Amy: I see that the US Chamber is launching a campaign to promote the free enterprise system. Sound familiar? Weren’t you advising them to do something like that back in 2007?
Kelton: It’s interesting all right. A few months ago I heard that USCC was announcing an upcoming influence campaign supporting free enterprise, but I haven’t seen any campaign communications yet (other than its announcement). Usually you don’t pre-announce an influence campaign; it’s not S.O.P. to forewarn people you’re going to try to persuade them, because that causes people to resist persuasion more vigorously. Think what “shock and awe” bought us…stiffer resistance. Also, that gives the opposition plenty of time to organize and act. I noticed the SEIU sprang into action shortly after the announcement, damning USCC preemptively with a campaign of their own.
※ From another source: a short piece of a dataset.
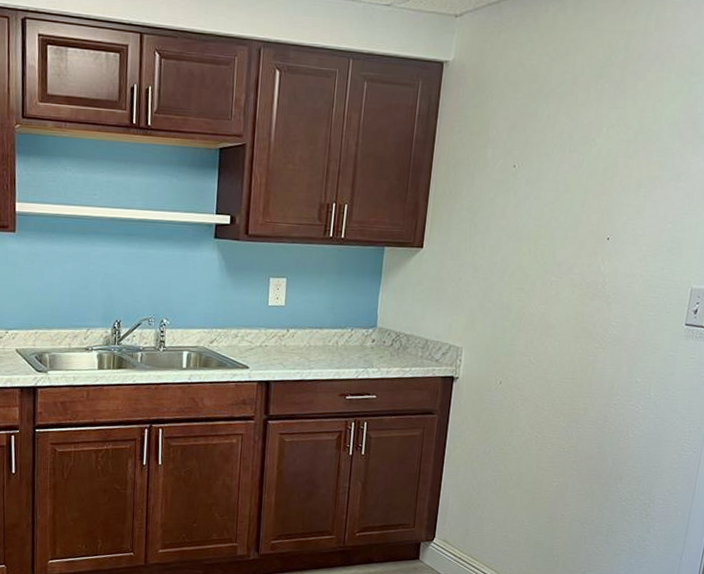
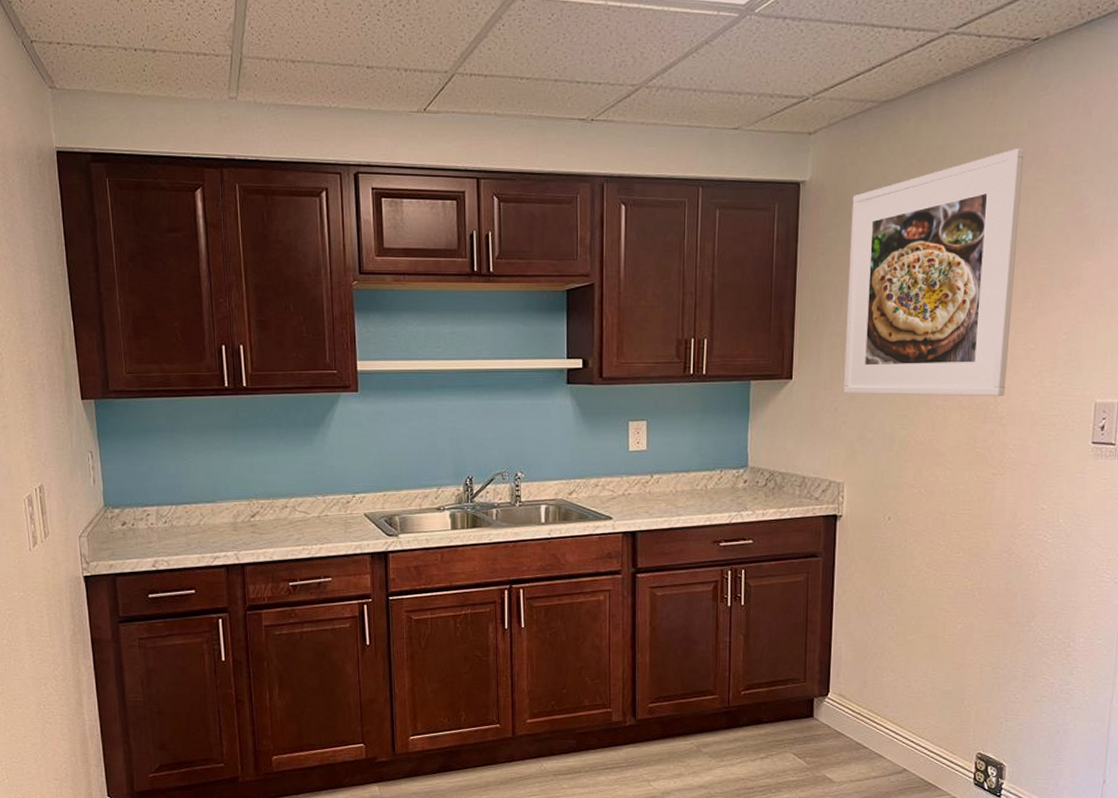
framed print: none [468,46,650,277] -> present [843,149,1025,397]

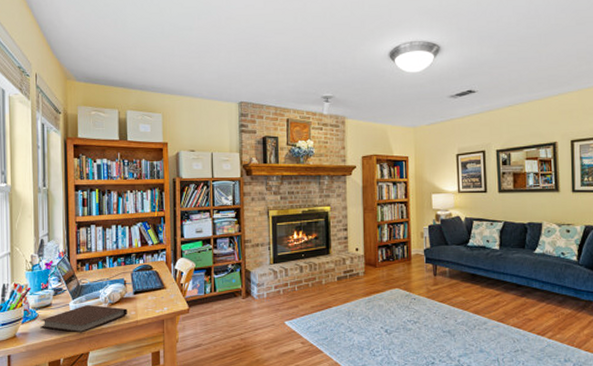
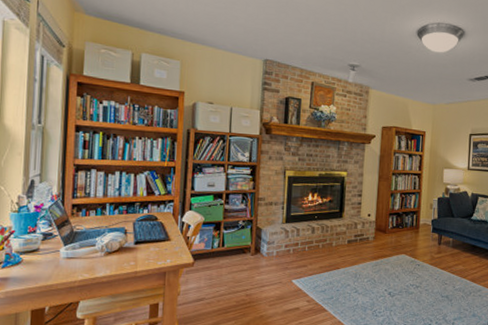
notebook: present [40,305,127,333] -> none [24,252,126,281]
Compare that to Bill Clinton, who was able to successfully run a ‘stealth’ re-election campaign by simply running his ads unannounced, in large cities that didn’t have a big media establishment who’d comment on the campaign ads and bring them to general public awareness. He was able to persuade hundreds of thousands because nobody knew how big his campaign buy was, and that they should be countering a large-scale campaign. Even the media missed it. So he basically ran an unopposed influence campaign in a lot of big cities, cleverly omitting Los Angeles and New York. Compare that to USCC, whose opposition was “pre-bashing” them for a campaign that was still being assembled.
Amy: And what is sad about this is that they even have to run a campaign, right? If corporations would put more effort into building an allegiance among their own employees when the legislative threats weren’t so prominent, they wouldn’t need to pay money for these campaigns later. I know that some issues are so broad that you need third party grassroots help, I’m not saying that’s not needed, but there is something to “getting your own house in order” first. But it’s hard work. I have to think, though, that an executive would place a high value on employees who understand the external risks to their business, which is what the local, state and federal governments are, after all! And a good grassroots program will create that understanding among employees. OK, off soapbox now.